The increase in user-end space (desktop harddisks) has led users to demand not only more and more space from their storage providers, but also indefinite storage. Users no longer have to selectively delete their e-mails to stay in a predefined space, so they keep them all, forever. They expect the same from the rest of their digital attics: they expect every bad poem, doodle, patent-idea-on-a-napkin, picture of their grandkids, etc. to be immediately available, forever.

Forever. Even if your disks die. Even if they accidentally delete them. Even if a meteor pummels your datacenter. The old standard of weekly backups have long passed the borders of Being Prudent, travelled through the Fields of Marginally Acceptable, and have entered the Mountains of Irreparable Harm to Your Reputation. Users, customers, regulators, etc. are barely tolerant of losing a day of data, and this will get worse. In the next half-decade a truly monumental shift into multi-media backups, near-real-time data snapshots, and 100% protection of data assets will be fully realized, requiring several multiples more mixed-media backup storage than live data storage.

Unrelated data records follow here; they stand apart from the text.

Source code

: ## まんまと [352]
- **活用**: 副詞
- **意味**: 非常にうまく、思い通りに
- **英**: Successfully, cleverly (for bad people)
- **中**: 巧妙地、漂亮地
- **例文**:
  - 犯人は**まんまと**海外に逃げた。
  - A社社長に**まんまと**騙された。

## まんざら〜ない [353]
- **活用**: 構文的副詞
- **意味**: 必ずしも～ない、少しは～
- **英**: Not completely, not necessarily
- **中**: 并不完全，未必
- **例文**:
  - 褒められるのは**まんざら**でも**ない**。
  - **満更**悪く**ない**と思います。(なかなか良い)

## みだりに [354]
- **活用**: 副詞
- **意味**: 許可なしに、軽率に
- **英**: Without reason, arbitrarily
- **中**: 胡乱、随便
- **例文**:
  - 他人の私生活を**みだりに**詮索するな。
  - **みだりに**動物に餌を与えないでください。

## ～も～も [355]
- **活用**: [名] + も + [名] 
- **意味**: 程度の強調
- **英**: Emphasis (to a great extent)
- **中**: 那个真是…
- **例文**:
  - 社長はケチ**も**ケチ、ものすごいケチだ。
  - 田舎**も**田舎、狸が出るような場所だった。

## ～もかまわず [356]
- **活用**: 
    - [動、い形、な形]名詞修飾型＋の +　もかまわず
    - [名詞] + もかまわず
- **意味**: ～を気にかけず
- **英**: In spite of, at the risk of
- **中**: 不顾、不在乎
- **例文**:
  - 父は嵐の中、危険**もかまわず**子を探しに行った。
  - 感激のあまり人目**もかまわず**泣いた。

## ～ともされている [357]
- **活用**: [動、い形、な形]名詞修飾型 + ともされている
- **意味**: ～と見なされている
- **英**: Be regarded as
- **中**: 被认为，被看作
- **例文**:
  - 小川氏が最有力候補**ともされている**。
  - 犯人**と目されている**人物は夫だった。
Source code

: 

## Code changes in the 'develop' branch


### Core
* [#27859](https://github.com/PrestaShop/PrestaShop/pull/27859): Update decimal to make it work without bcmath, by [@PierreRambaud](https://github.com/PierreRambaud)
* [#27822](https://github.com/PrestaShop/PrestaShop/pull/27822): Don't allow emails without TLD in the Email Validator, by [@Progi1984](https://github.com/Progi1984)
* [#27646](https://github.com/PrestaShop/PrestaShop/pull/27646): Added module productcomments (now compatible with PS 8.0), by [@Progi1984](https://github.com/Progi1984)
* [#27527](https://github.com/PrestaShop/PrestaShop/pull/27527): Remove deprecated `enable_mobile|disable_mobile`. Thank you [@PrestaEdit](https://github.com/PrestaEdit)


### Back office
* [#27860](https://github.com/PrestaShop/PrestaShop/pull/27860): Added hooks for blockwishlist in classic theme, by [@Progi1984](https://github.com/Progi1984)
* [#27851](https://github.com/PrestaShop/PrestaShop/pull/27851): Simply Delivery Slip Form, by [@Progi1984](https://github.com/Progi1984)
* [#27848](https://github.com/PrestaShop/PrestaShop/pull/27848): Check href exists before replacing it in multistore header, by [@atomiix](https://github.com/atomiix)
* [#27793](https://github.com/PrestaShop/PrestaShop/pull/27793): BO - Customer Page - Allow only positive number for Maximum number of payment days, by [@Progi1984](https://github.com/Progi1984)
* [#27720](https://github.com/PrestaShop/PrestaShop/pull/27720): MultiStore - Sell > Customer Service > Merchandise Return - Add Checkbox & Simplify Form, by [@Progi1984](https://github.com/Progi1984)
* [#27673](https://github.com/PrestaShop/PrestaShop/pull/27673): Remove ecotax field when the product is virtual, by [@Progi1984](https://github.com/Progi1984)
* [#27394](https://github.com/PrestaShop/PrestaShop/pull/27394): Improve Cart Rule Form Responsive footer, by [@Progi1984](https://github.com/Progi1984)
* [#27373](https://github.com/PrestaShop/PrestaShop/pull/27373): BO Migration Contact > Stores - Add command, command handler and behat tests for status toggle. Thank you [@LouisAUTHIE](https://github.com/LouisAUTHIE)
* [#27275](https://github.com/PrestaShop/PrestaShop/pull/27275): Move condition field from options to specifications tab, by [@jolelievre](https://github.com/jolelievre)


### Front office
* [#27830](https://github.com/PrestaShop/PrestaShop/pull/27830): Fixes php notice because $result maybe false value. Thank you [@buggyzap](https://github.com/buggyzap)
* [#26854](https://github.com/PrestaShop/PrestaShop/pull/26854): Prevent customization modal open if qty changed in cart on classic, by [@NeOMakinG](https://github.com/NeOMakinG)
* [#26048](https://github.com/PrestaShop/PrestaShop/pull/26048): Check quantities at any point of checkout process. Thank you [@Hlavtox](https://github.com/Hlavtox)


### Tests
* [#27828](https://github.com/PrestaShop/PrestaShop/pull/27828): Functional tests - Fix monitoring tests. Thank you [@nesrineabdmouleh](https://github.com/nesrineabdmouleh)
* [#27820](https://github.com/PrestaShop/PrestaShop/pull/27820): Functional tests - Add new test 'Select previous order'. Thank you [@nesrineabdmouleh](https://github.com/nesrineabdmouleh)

On the up-side, disk sizes are sky-rocketing, costs are plummeting and the reliability of the new serial ATA (SATA) architected drives have come up to a level that allows anyone to build in or expand networked disk with a trivial investment. A new generation of storage vendors are coming up and challenging the old way of thinking about networked storage, and adopting technologies with more agility than their behemoth competitors. We’re quickly on our way to 1TB disk drives, flash-based storage continues to be refined and is nearing enterprise-grade, holographic storage is being commercially realized for some applications, and all of these technologies are driving the cost per megabyte down.